If we want to dig toward the heart of the disagreement in play in these sorts of conversations, it is between a set of people who by-and-large see sex as a human activity among other human activities, to be judged by the same rules and standards as other facets of the human experience, and a set of people who insist that sex is sui generis.  What is frustrating, as someone in the first camp, is that the people in the second camp generally refuse to acknowledge that this is their position.  Instead, they pitch their position as a straight forward application of universal principles, when in fact if you applied those principles to other human activities, you would get absurd results, such as that crawling and scuba diving are per se immoral.  If you want to take the position that in the context of sex (and only in the context of sex) we are limited to some account of the "natural purposes" of sex in a way that doesn't apply to crawling, then OK.  But then you need a framework or formula for why sex is different from all other human activities.  I have not seen any coherent account along those lines, and certainly not in Theology of the Body discourse.  And I think this is because, in large measure, they just keep repeating mantra "natural purposes," without thinking through the consequences of the assumption that the "natural purposes" of the body necessarily generate moral obligations to conform to those purposes.

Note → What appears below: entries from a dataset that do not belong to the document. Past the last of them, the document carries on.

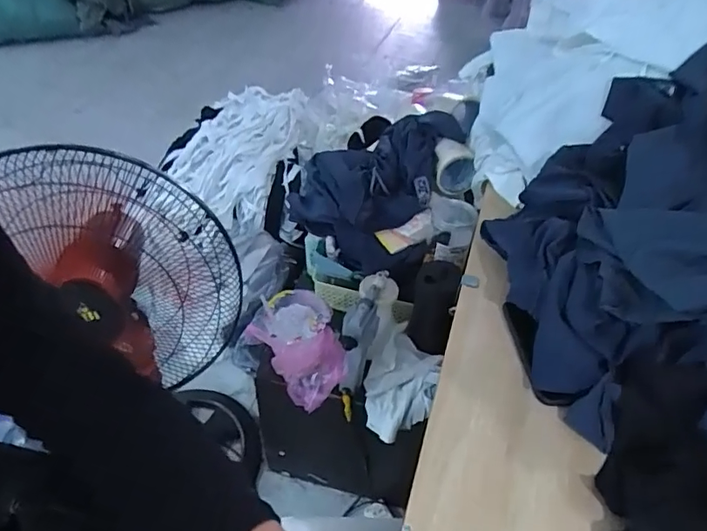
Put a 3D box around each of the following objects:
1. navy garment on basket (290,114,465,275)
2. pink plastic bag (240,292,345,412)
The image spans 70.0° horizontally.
[{"bbox_3d":[0.035,-0.177,1.097,0.311,0.200,0.326,19,47,15],"label":"navy garment on basket"},{"bbox_3d":[-0.095,0.145,0.936,0.152,0.138,0.187,-32,55,-30],"label":"pink plastic bag"}]

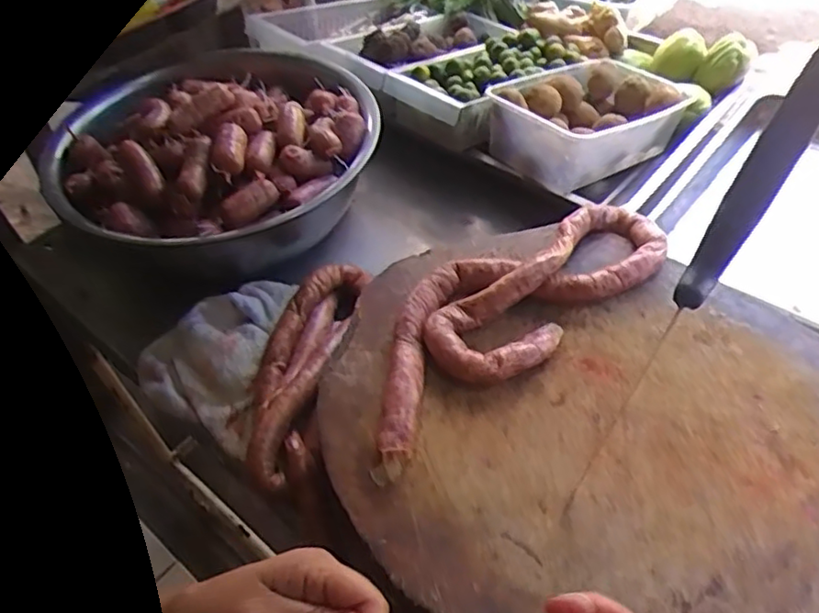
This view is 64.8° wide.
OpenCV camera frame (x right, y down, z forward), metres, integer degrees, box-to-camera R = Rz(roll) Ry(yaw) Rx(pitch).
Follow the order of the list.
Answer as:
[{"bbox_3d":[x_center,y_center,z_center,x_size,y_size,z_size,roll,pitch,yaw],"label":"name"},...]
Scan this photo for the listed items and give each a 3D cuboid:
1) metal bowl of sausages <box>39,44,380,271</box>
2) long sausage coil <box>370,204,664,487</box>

Human beings are both rational and passionate (in the sense of being motivated by complex emotional and spiritual drives and longings) creatures.  We put our bodies in service of those ends all the time, even in ways that are not, strictly speaking, the way those bodies are designed.  We can learn about our purpose from our physical design, but we are not limited to that design.  That's one of the best things about being human.

Comments

Phil Lucia said…
This is an important counter to a common, but commonly unanswered, argument - and an argument that I unquestioningly parroted in the distant past. An anecdote:

I was attending a Jesuit high school while being raised by two Protestant parents who straddled the line between mainline and Evangelical. (In later years they would step firmly into the Evangelical camp, but that's another story.) In ethics classes and schoolyard discourse, the natural law argument was used persistently and, to me, persuasively, until I ran into a simple point I could not answer.

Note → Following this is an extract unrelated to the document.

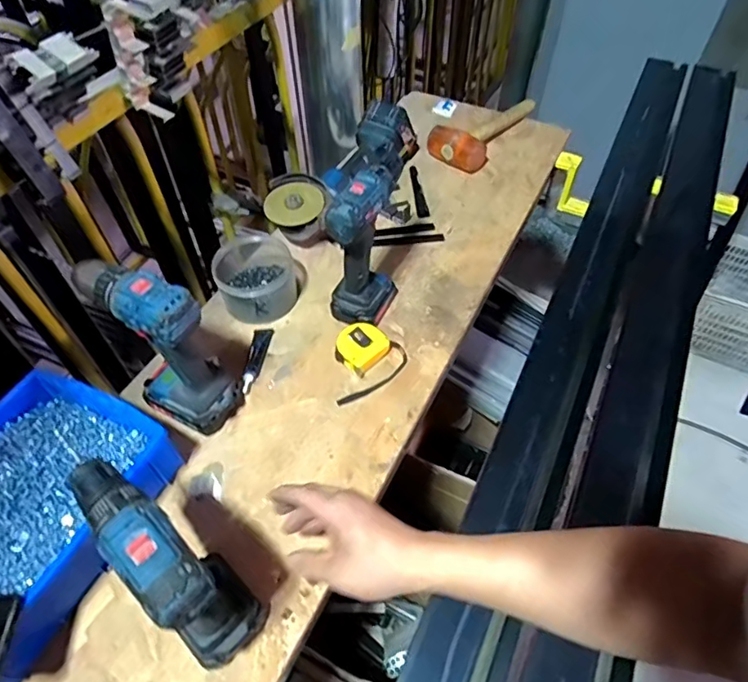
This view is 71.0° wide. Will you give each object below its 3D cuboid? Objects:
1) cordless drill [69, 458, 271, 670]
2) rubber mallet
[{"bbox_3d":[-0.177,0.197,0.466,0.150,0.218,0.069,37,60,26],"label":"cordless drill"},{"bbox_3d":[0.217,-0.436,1.059,0.112,0.060,0.249,31,58,22],"label":"rubber mallet"}]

In the context of Gavin Newsome's 2004 same-sex weddings in San Francisco, I was discussing the topic with a classmate. I made the "it's not natural" argument but my heart wasn't in it. I earnestly wanted to love my gay classmates and accept them unconditionally, but had not been equipped with the rhetorical knowledge to do so.

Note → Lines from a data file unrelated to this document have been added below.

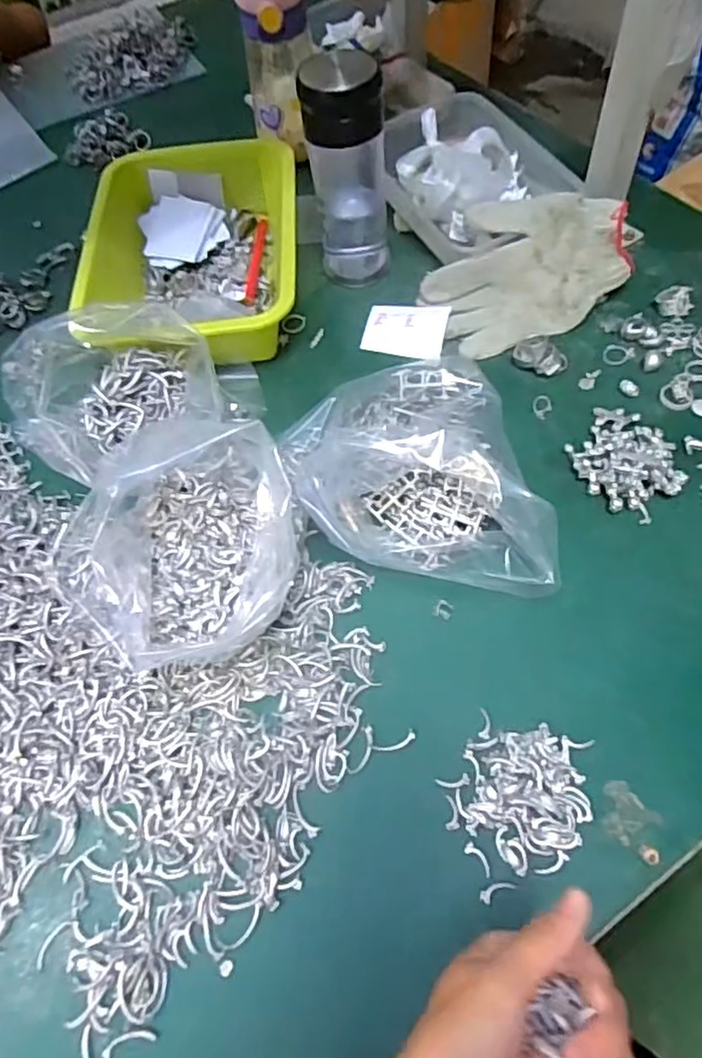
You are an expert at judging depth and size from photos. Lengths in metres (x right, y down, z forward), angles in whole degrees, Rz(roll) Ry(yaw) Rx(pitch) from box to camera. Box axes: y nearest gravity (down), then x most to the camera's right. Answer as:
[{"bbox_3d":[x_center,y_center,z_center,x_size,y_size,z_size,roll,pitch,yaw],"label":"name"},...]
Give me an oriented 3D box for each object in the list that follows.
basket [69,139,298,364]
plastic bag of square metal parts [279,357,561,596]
[{"bbox_3d":[-0.146,-0.267,0.629,0.194,0.069,0.265,-4,61,2],"label":"basket"},{"bbox_3d":[0.043,-0.043,0.488,0.170,0.051,0.228,-11,61,-2],"label":"plastic bag of square metal parts"}]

And but so, I had made the "it's not natural" argument and was waiting for a compelling counter. My classmate simply responded with "I like to think we don't always have to do what's natural."

That has stuck with me ever since. I doubt he even remembers it, but for me that was an important breakthrough and a doorway to a new understanding of humanity and morality based around mutual thriving and dignity in place of a fuzzy authoritarianism of natural law.

All this is to say I like your post very much and pray it will be read by someone in need of a similar breakthrough.